[DATA FOR PROCESSING]
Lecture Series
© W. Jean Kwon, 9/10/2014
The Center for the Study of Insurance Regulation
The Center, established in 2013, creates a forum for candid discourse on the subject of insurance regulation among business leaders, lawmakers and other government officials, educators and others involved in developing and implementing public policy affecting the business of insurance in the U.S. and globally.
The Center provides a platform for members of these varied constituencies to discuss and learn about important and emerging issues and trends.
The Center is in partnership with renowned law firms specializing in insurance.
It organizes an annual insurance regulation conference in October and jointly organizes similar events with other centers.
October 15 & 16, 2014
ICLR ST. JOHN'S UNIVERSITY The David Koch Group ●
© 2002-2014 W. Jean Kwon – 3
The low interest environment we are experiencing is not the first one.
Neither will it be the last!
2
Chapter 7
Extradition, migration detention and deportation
[/DATA FOR PROCESSING]
[DATA FOR PROCESSING]
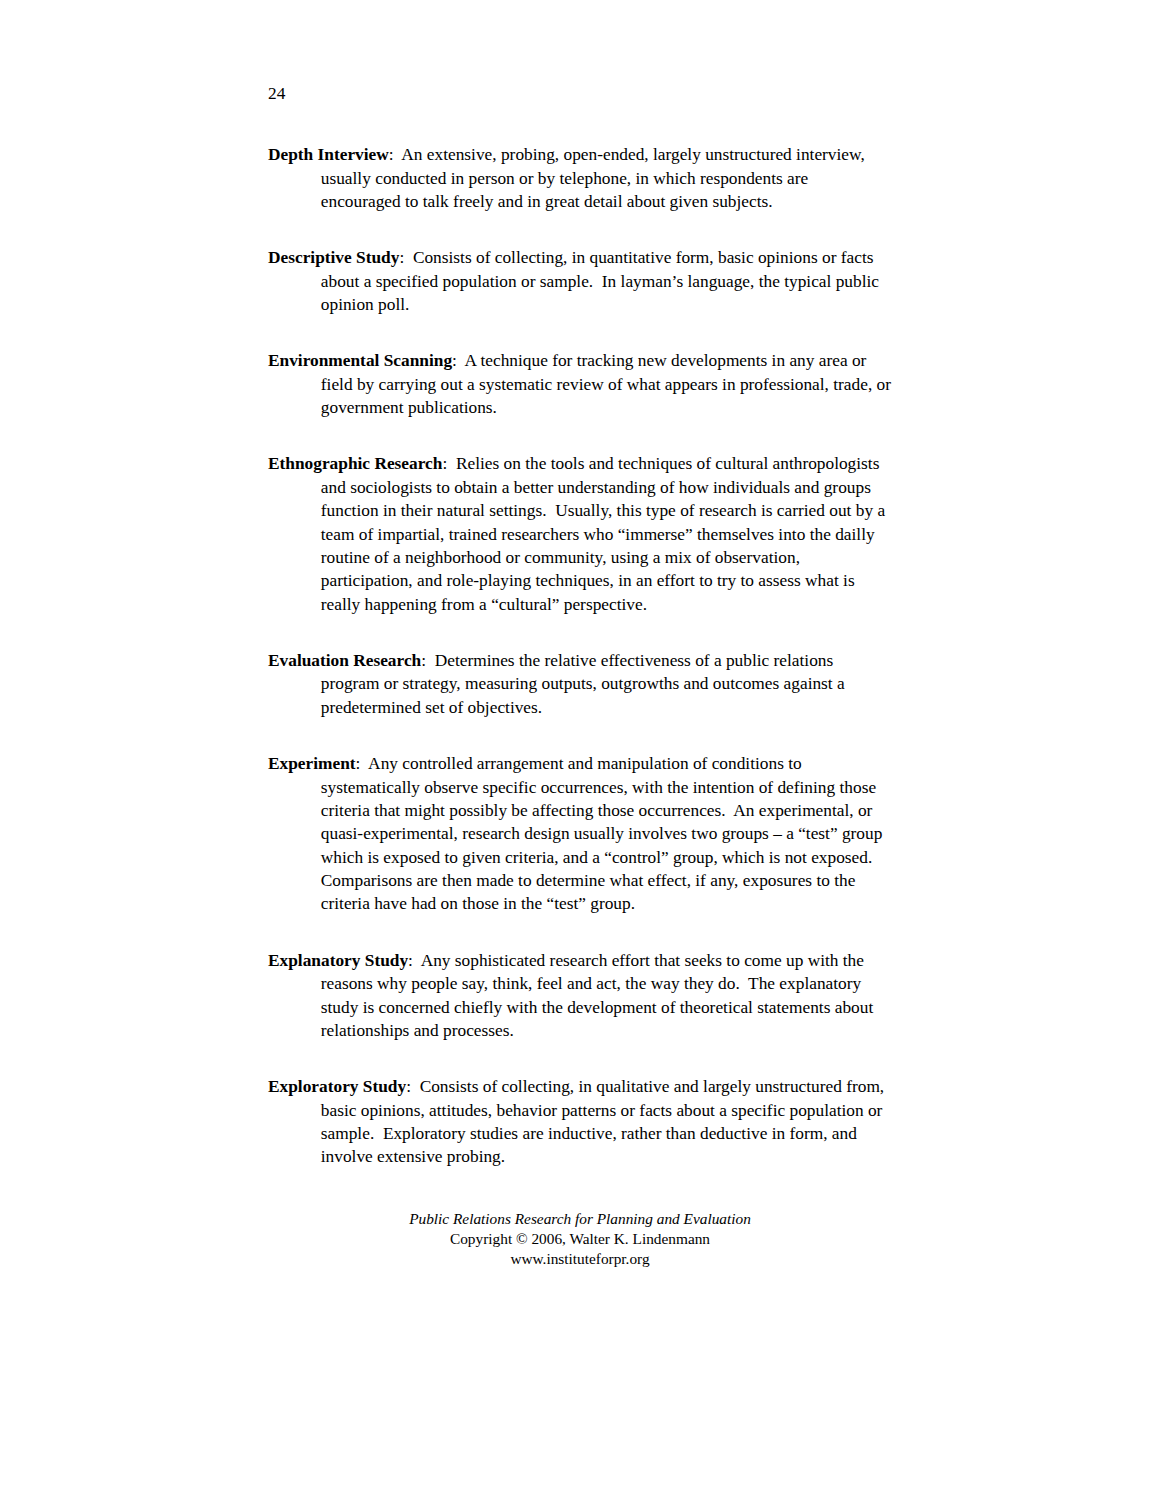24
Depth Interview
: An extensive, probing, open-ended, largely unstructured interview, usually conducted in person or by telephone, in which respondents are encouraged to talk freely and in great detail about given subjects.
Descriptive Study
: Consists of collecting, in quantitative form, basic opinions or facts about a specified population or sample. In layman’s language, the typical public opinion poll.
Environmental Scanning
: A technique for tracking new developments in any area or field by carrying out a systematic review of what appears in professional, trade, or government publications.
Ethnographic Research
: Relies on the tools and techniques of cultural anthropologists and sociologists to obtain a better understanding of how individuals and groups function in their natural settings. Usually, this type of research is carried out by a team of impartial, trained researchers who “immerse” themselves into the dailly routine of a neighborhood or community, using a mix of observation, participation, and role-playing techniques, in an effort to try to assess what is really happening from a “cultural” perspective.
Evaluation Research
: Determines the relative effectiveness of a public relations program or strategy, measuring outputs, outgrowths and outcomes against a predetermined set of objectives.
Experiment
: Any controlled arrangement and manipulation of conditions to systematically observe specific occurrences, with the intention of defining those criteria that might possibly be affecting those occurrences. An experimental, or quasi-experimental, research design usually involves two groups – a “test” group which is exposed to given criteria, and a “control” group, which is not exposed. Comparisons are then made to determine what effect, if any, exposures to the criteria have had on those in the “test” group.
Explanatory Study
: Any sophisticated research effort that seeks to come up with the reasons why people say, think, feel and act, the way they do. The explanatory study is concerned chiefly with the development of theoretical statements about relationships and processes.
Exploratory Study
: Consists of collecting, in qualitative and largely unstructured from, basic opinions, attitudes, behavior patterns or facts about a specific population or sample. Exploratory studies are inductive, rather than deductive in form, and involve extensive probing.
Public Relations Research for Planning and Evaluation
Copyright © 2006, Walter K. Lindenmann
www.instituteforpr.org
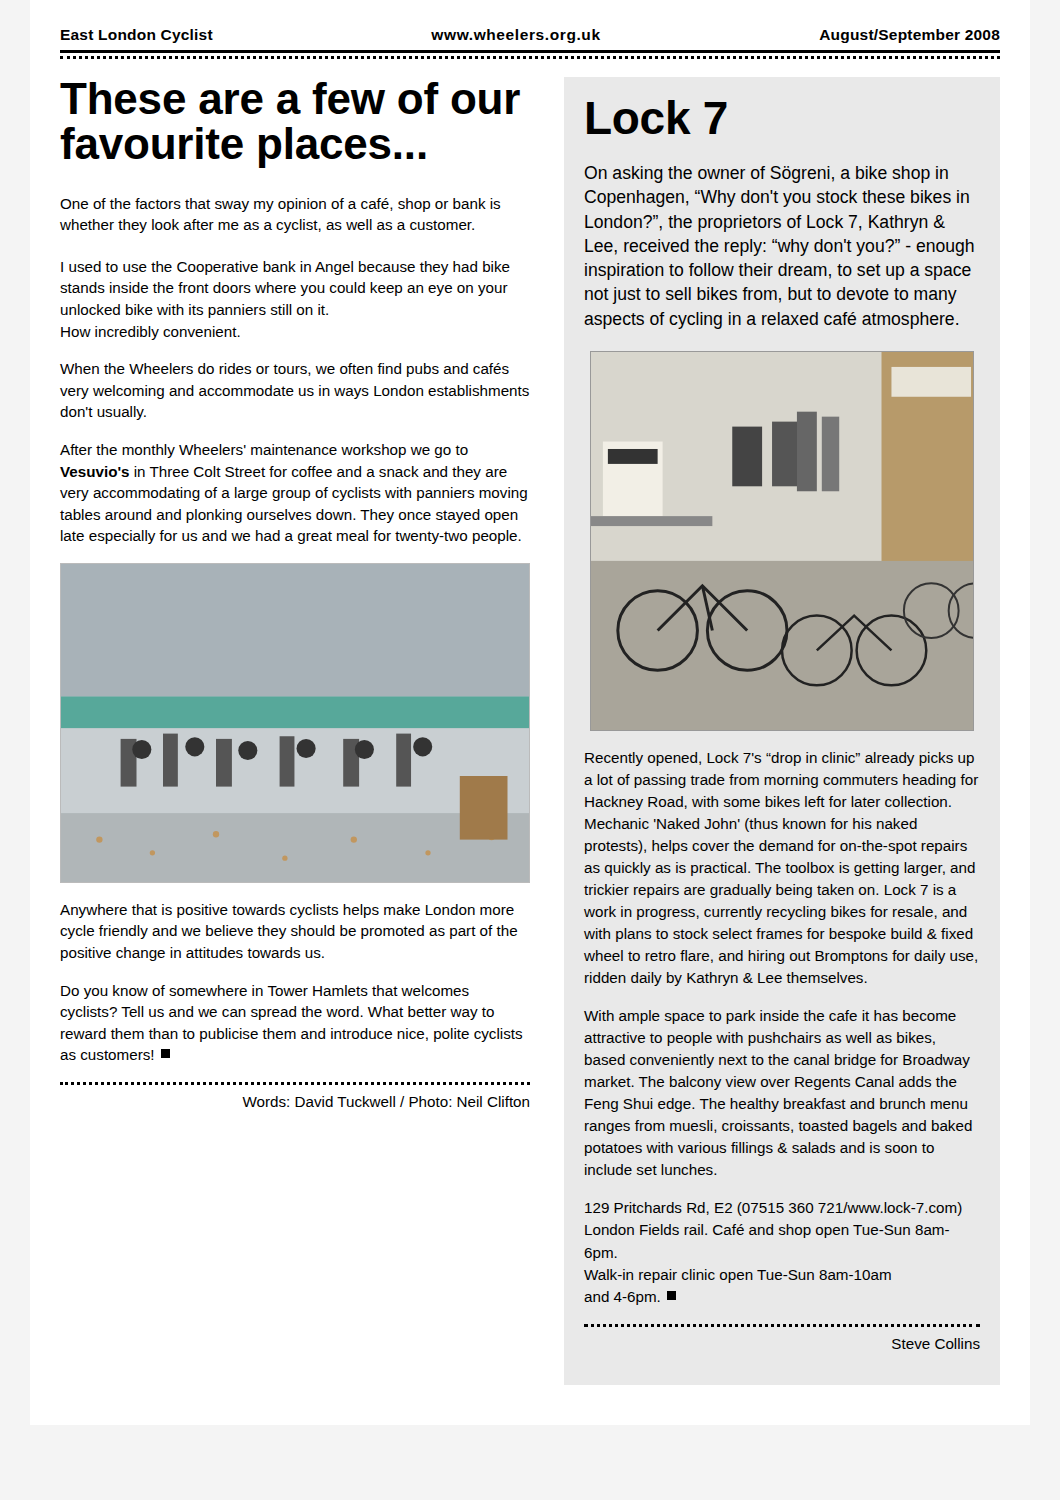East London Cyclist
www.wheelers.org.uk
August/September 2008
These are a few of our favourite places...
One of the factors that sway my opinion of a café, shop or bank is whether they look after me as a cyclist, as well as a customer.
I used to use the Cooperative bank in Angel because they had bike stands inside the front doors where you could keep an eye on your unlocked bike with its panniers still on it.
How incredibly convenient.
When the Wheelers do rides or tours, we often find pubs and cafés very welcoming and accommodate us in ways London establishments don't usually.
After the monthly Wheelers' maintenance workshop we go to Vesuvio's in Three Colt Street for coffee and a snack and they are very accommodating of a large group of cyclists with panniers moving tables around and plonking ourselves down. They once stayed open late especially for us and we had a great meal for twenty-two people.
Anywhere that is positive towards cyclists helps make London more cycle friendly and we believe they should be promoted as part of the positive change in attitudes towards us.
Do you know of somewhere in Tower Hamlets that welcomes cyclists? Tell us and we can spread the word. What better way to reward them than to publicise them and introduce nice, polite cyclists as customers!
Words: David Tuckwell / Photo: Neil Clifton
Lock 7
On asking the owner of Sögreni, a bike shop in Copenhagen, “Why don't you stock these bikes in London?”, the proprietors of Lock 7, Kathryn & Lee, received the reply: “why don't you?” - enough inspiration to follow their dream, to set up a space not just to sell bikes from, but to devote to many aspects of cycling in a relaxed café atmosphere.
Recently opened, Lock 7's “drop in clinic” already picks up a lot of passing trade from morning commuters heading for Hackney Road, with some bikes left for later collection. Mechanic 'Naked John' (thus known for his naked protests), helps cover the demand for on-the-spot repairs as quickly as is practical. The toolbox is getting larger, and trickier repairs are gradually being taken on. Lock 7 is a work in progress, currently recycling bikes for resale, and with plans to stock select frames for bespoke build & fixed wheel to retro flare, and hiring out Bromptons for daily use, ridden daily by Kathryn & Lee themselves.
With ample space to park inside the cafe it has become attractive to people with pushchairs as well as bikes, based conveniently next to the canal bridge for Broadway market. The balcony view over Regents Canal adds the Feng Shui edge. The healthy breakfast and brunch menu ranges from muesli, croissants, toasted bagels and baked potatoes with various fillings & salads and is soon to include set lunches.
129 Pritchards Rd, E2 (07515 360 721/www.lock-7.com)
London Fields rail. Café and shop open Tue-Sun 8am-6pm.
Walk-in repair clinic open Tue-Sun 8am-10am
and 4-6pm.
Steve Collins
[/DATA FOR PROCESSING]
Considering the records above, count the lines where the string "Exploratory" occurs and return that number alone.

TASK OUTPUT: 2